Chinas rising debt prompts Moodys to cut credit outlook

China’s rising debt prompts Moody’s to cut credit outlook

In another blow to the Chinese economy, ratings agency Moody’s said on Tuesday it had issued a negative outlook on the Chinese government’s financial health.

Moody’s expressed concern about the potential costs to the national government of rescuing debt-burdened regional and local governments and state-owned companies. Moody’s, which previously viewed China’s finances as stable, warned that the country’s economy is growing more slowly while its huge real estate sector begins to shrink.

China’s Finance Ministry quickly pushed back, saying the Chinese economy was resilient and that local government budgets could absorb the loss of revenue due to the country’s real estate decline.

At the same time, Moody’s confirmed the Chinese government’s overall creditworthiness of A1. A negative outlook on a credit rating does not necessarily lead to a downgrade soon, but serves as a warning that the existing rating may not be sustainable.

Still, the reduction in the credit outlook represents an important milestone for China’s economy.

Until recently, China had seemingly unlimited resources to spend on the world’s largest high-speed rail network, a massive military buildup, subsidies to manufacturers and major construction projects abroad.

Today, China faces increasingly severe budget constraints, driven primarily by a steep decline in the real estate sector. The construction of apartments, factories, office towers and other projects is the country’s largest industry, accounting for 25 percent of economic output. Housing is also the primary investment for most households, accounting for three-fifths or more of their savings.

While Chinese government borrowing has been limited, local and regional governments and state-owned enterprises have borrowed heavily over the past 15 years. The money that local governments have taken from lenders has led to high economic growth, but many of them are now in serious trouble.

For China, the change in credit outlook will have little direct impact on its finances. In contrast to many other countries, China is hardly dependent on loans abroad. The national government sells bonds primarily to the country’s state-owned banks. The country’s regional and local governments and state-owned companies also sell them bonds.

Beijing had emphasized China’s economic leadership during the global financial crisis in 2008 and 2009, when the American real estate market suffered a sharp correction. Now China is facing a similar and potentially larger real estate downturn. Dozens of major real estate developers are insolvent, unable to complete hundreds of thousands of apartments for which they had already accepted large deposits.

Developers have left hundreds of billions of dollars in past-due bills to small businesses and other contractors, triggering a cascade of defaults. With the exception of a few state-owned companies, developers have largely refrained from purchasing land for future housing construction.

Land sales were the main source of revenue for local governments. Many of them are now in crisis as their income from these sales has plummeted. In its statement on Tuesday, Moody’s said the national government will likely need to help these governments cope.

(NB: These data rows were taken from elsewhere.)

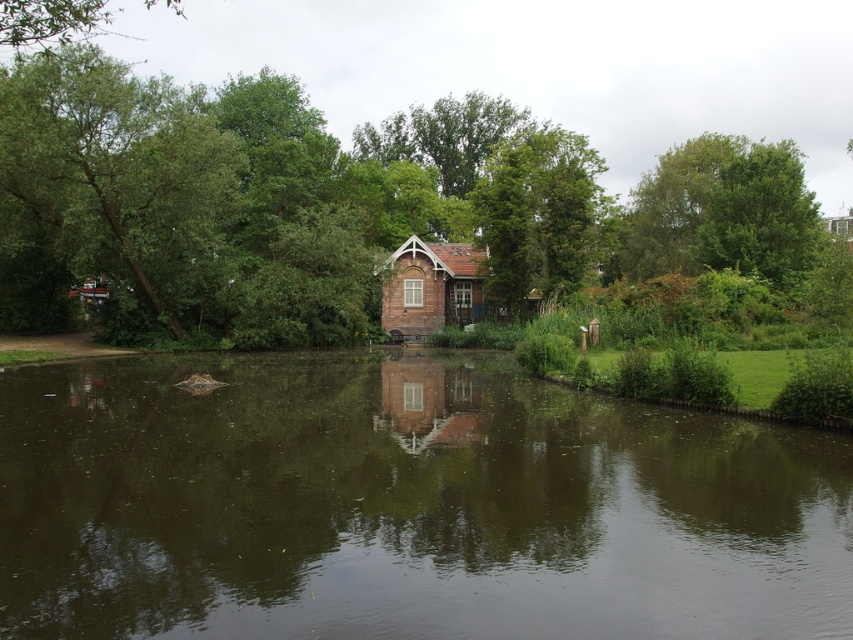
Which is below, green reflective water at center or brown brick cabin at center?

green reflective water at center is below.

Locate an element on the screen. Image resolution: width=853 pixels, height=640 pixels. green reflective water at center is located at coordinates (404, 506).

Is green reflective water at center above green leafy tree at left?

Incorrect, green reflective water at center is not positioned above green leafy tree at left.

Which is behind, point (132, 356) or point (181, 230)?

The point (181, 230) is behind.

You are a GUI agent. You are given a task and a screenshot of the screen. Output one action in this format:
    pyautogui.click(x=<x>, y=<y>)
    Task: Click on the green reflective water at center
    This screenshot has width=853, height=640.
    Given the screenshot: What is the action you would take?
    pyautogui.click(x=404, y=506)

Is point (158, 252) farther from viewer compared to point (408, 256)?

No, (158, 252) is closer to viewer.

Can you confirm if green leafy tree at left is taller than brown brick cabin at center?

Yes.

The height and width of the screenshot is (640, 853). What do you see at coordinates (111, 195) in the screenshot? I see `green leafy tree at left` at bounding box center [111, 195].

Locate an element on the screen. This screenshot has width=853, height=640. green leafy tree at left is located at coordinates (111, 195).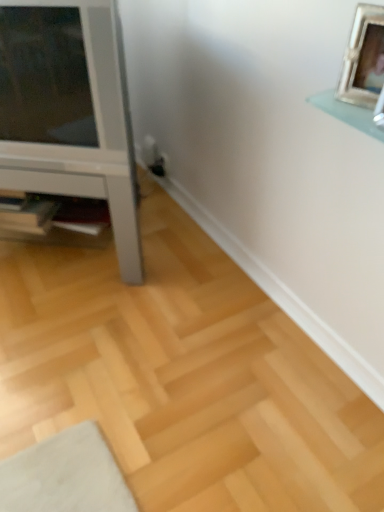
Question: Based on their positions, is wooden shelf at lower left located to the left or right of white glossy tv stand at left?

Choices:
 (A) right
 (B) left

Answer: (A)

Question: Considering the positions of wooden shelf at lower left and white glossy tv stand at left in the image, is wooden shelf at lower left bigger or smaller than white glossy tv stand at left?

Choices:
 (A) small
 (B) big

Answer: (A)

Question: Considering the real-world distances, which object is closest to the white glossy tv stand at left?

Choices:
 (A) wooden shelf at lower left
 (B) silver metallic picture frame at upper right

Answer: (A)

Question: Which object is positioned farthest from the wooden shelf at lower left?

Choices:
 (A) white glossy tv stand at left
 (B) silver metallic picture frame at upper right

Answer: (B)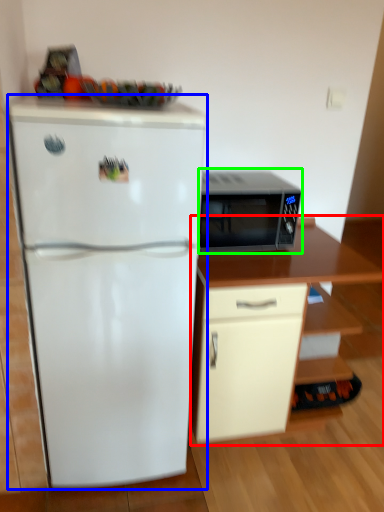
Question: Considering the real-world distances, which object is closest to cabinetry (highlighted by a red box)? refrigerator (highlighted by a blue box) or microwave oven (highlighted by a green box).

Choices:
 (A) refrigerator
 (B) microwave oven

Answer: (B)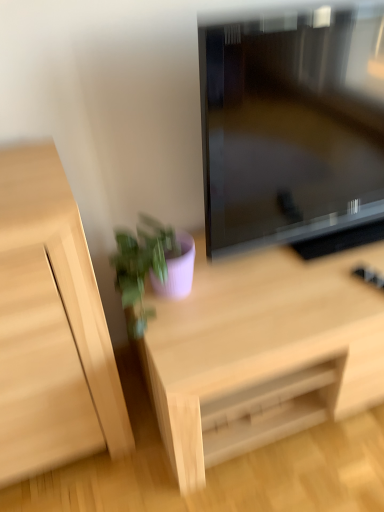
Question: From the image's perspective, is light wood cabinet at left on light wood desk at center?

Choices:
 (A) no
 (B) yes

Answer: (B)

Question: Is light wood cabinet at left positioned far away from light wood desk at center?

Choices:
 (A) no
 (B) yes

Answer: (A)

Question: Is light wood cabinet at left to the right of light wood desk at center from the viewer's perspective?

Choices:
 (A) no
 (B) yes

Answer: (A)

Question: Does light wood cabinet at left have a larger size compared to light wood desk at center?

Choices:
 (A) yes
 (B) no

Answer: (B)

Question: Is light wood cabinet at left further to camera compared to light wood desk at center?

Choices:
 (A) no
 (B) yes

Answer: (A)

Question: Considering their positions, is matte black television at center located in front of or behind matte purple pot at lower center?

Choices:
 (A) behind
 (B) front

Answer: (B)

Question: Is matte black television at center inside the boundaries of matte purple pot at lower center, or outside?

Choices:
 (A) inside
 (B) outside

Answer: (B)

Question: Considering the positions of matte black television at center and matte purple pot at lower center in the image, is matte black television at center bigger or smaller than matte purple pot at lower center?

Choices:
 (A) small
 (B) big

Answer: (B)

Question: From the image's perspective, is matte black television at center above or below matte purple pot at lower center?

Choices:
 (A) below
 (B) above

Answer: (B)

Question: Is light wood cabinet at left spatially inside light wood desk at center, or outside of it?

Choices:
 (A) outside
 (B) inside

Answer: (A)

Question: In the image, is light wood cabinet at left on the left side or the right side of light wood desk at center?

Choices:
 (A) left
 (B) right

Answer: (A)

Question: Relative to light wood desk at center, is light wood cabinet at left in front or behind?

Choices:
 (A) front
 (B) behind

Answer: (A)

Question: Looking at their shapes, would you say light wood cabinet at left is wider or thinner than light wood desk at center?

Choices:
 (A) wide
 (B) thin

Answer: (B)

Question: From the image's perspective, relative to light wood cabinet at left, is light wood desk at center above or below?

Choices:
 (A) above
 (B) below

Answer: (B)

Question: Do you think light wood desk at center is within light wood cabinet at left, or outside of it?

Choices:
 (A) inside
 (B) outside

Answer: (B)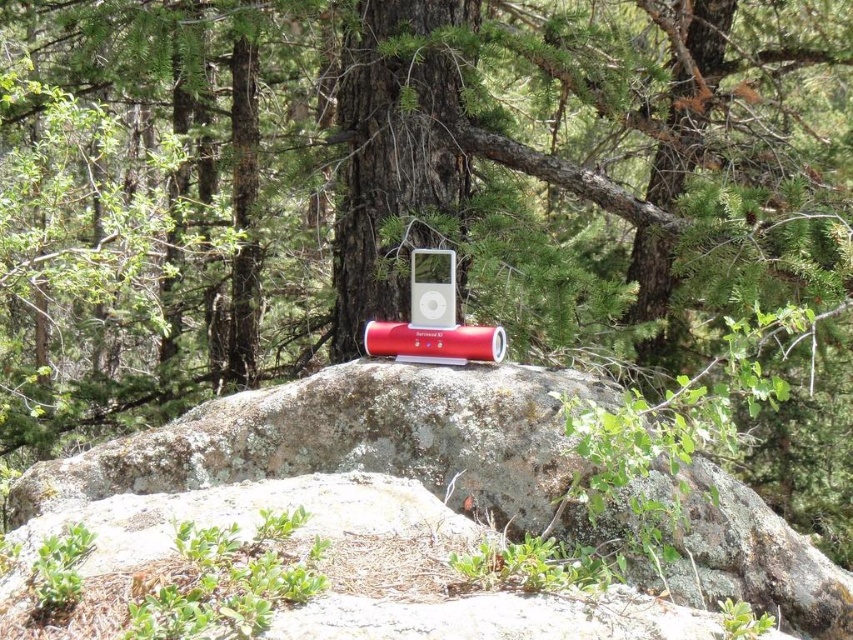
From the picture: You are standing in front of the large rock in the forest. There are two points marked on the rock. One is at coordinates point (383, 348) and the other is at point (439, 289). Which point is closer to you?

Point (383, 348) is further to the camera than point (439, 289), so the point closer to you is point (439, 289).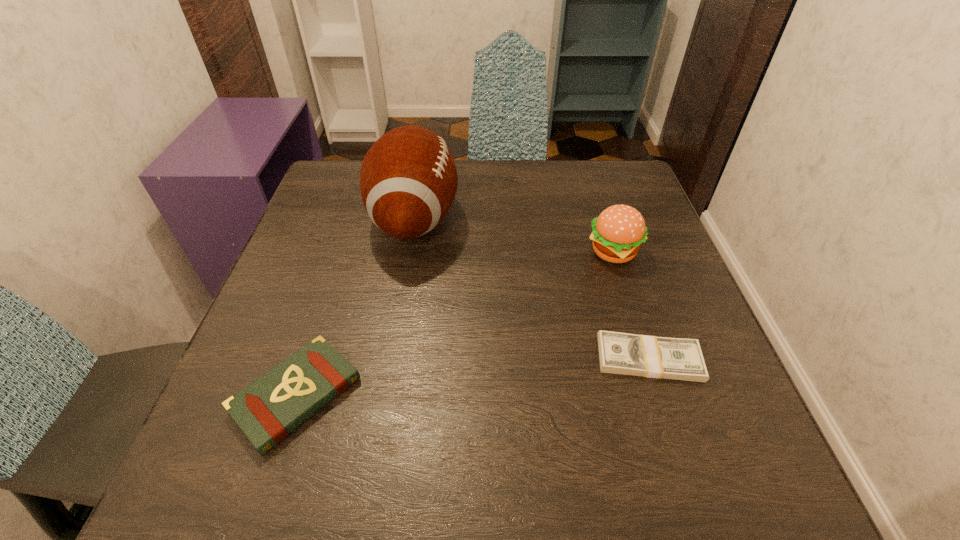
Find the location of a particular element. This screenshot has height=540, width=960. the tallest object is located at coordinates (408, 180).

At what (x,y) coordinates should I click in order to perform the action: click on the second tallest object. Please return your answer as a coordinate pair (x, y). The width and height of the screenshot is (960, 540). Looking at the image, I should click on (617, 233).

Locate an element on the screen. The height and width of the screenshot is (540, 960). the third tallest object is located at coordinates (267, 410).

I want to click on the shortest object, so click(x=619, y=353).

You are a GUI agent. You are given a task and a screenshot of the screen. Output one action in this format:
    pyautogui.click(x=<x>, y=<y>)
    Task: Click on the free space located on the laces of the tallest object
    The width and height of the screenshot is (960, 540).
    Given the screenshot: What is the action you would take?
    pyautogui.click(x=553, y=219)

Where is `vacant area situated on the front of the second tallest object`? This screenshot has width=960, height=540. vacant area situated on the front of the second tallest object is located at coordinates (671, 427).

The width and height of the screenshot is (960, 540). Find the location of `vacant position located 0.330m on the right of the second shortest object`. vacant position located 0.330m on the right of the second shortest object is located at coordinates (564, 395).

Find the location of a particular element. vacant area situated on the back of the shortest object is located at coordinates (631, 303).

The image size is (960, 540). Find the location of `object that is at the far edge`. object that is at the far edge is located at coordinates tap(408, 180).

Image resolution: width=960 pixels, height=540 pixels. Identify the location of object that is at the near edge. (267, 410).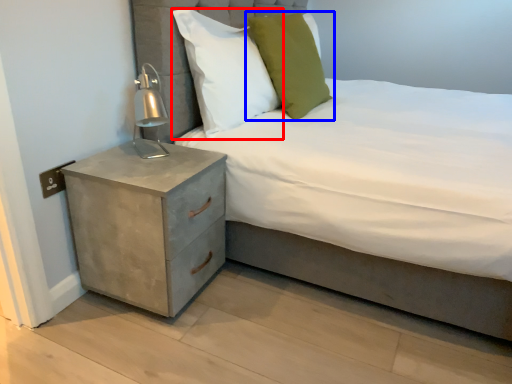
Question: Which object is closer to the camera taking this photo, pillow (highlighted by a red box) or pillow (highlighted by a blue box)?

Choices:
 (A) pillow
 (B) pillow

Answer: (A)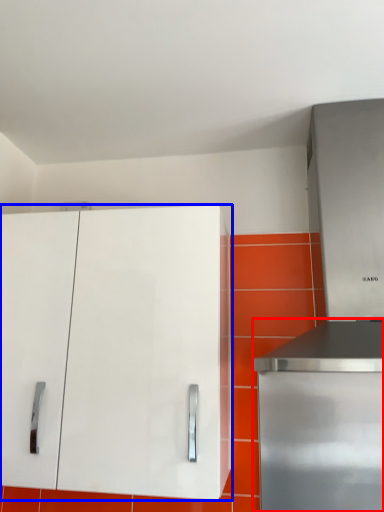
Question: Among these objects, which one is farthest to the camera, home appliance (highlighted by a red box) or cabinetry (highlighted by a blue box)?

Choices:
 (A) home appliance
 (B) cabinetry

Answer: (A)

Difficulties in the real estate sector have slowed economic growth, contributed to high youth unemployment and made many families reluctant to spend money.

“The change in outlook also reflects the increased risks associated with structurally and persistently lower medium-term economic growth and the continued downsizing of the real estate sector,” Moody’s said.

The Chinese Ministry of Finance rejected Moody’s arguments. It says that while local governments’ revenue from land sales has fallen, those same governments are also spending less to compensate residents whose homes are bulldozed to make way for new buildings. The ministry also stressed that China’s economy still has considerable momentum.

China is not the only one affected by Moody’s concerns. The agency last month cut its credit outlook for the United States to negative while affirming the country’s top AAA credit rating.

China’s total debt, relative to the size of the economy, is now higher than that of the United States.

China’s credit rating was last downgraded in 2017 by both Moody’s and S&P Global Ratings. More recently, S&P has expressed fewer concerns about the Chinese economy than Moody’s. A few hours before Moody’s announcement on Tuesday, S&P said it believed China could avoid a repeat of the “lost decade” of weak economic activity in Japan following the real estate collapse of the early 1990s.

Fitch Ratings told Bloomberg television earlier this year that it may reconsider the creditworthiness of Chinese government bonds, but recently reiterated that rating with a stable outlook.